------ Records shown
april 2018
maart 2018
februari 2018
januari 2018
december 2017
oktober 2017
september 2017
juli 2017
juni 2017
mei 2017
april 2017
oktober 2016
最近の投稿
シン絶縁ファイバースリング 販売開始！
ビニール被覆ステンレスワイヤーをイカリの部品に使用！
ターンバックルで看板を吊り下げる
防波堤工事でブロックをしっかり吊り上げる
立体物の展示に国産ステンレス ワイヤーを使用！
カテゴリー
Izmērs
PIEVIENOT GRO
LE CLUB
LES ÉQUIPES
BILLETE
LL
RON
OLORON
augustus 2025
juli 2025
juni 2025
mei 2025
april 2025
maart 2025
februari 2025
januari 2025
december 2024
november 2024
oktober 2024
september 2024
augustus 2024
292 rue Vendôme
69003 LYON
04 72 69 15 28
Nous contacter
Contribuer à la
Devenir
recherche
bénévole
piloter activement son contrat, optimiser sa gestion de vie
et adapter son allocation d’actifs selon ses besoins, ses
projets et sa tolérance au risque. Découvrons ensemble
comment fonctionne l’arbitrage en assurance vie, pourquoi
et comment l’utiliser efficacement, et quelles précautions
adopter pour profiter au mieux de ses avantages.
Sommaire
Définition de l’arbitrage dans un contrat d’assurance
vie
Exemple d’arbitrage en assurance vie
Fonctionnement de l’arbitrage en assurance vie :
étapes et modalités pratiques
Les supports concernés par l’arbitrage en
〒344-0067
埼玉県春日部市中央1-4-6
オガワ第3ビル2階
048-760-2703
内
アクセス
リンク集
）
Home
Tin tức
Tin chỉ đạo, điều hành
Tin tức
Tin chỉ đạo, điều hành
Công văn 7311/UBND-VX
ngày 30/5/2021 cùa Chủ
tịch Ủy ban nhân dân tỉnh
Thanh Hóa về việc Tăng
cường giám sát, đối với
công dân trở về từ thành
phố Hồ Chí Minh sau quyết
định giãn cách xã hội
------------
### Task description
Rewrite the lines from the start of the records through the line containing "et adapter son" as a JSON list of strings, one string per line, with blank lines omitted.

### Answer below
[
  "april 2018",
  "maart 2018",
  "februari 2018",
  "januari 2018",
  "december 2017",
  "oktober 2017",
  "september 2017",
  "juli 2017",
  "juni 2017",
  "mei 2017",
  "april 2017",
  "oktober 2016",
  "最近の投稿",
  "シン絶縁ファイバースリング 販売開始！",
  "ビニール被覆ステンレスワイヤーをイカリの部品に使用！",
  "ターンバックルで看板を吊り下げる",
  "防波堤工事でブロックをしっかり吊り上げる",
  "立体物の展示に国産ステンレス ワイヤーを使用！",
  "カテゴリー",
  "Izmērs",
  "PIEVIENOT GRO",
  "LE CLUB",
  "LES ÉQUIPES",
  "BILLETE",
  "LL",
  "RON",
  "OLORON",
  "augustus 2025",
  "juli 2025",
  "juni 2025",
  "mei 2025",
  "april 2025",
  "maart 2025",
  "februari 2025",
  "januari 2025",
  "december 2024",
  "november 2024",
  "oktober 2024",
  "september 2024",
  "augustus 2024",
  "292 rue Vendôme",
  "69003 LYON",
  "04 72 69 15 28",
  "Nous contacter",
  "Contribuer à la",
  "Devenir",
  "recherche",
  "bénévole",
  "piloter activement son contrat, optimiser sa gestion de vie",
  "et adapter son allocation d’actifs selon ses besoins, ses"
]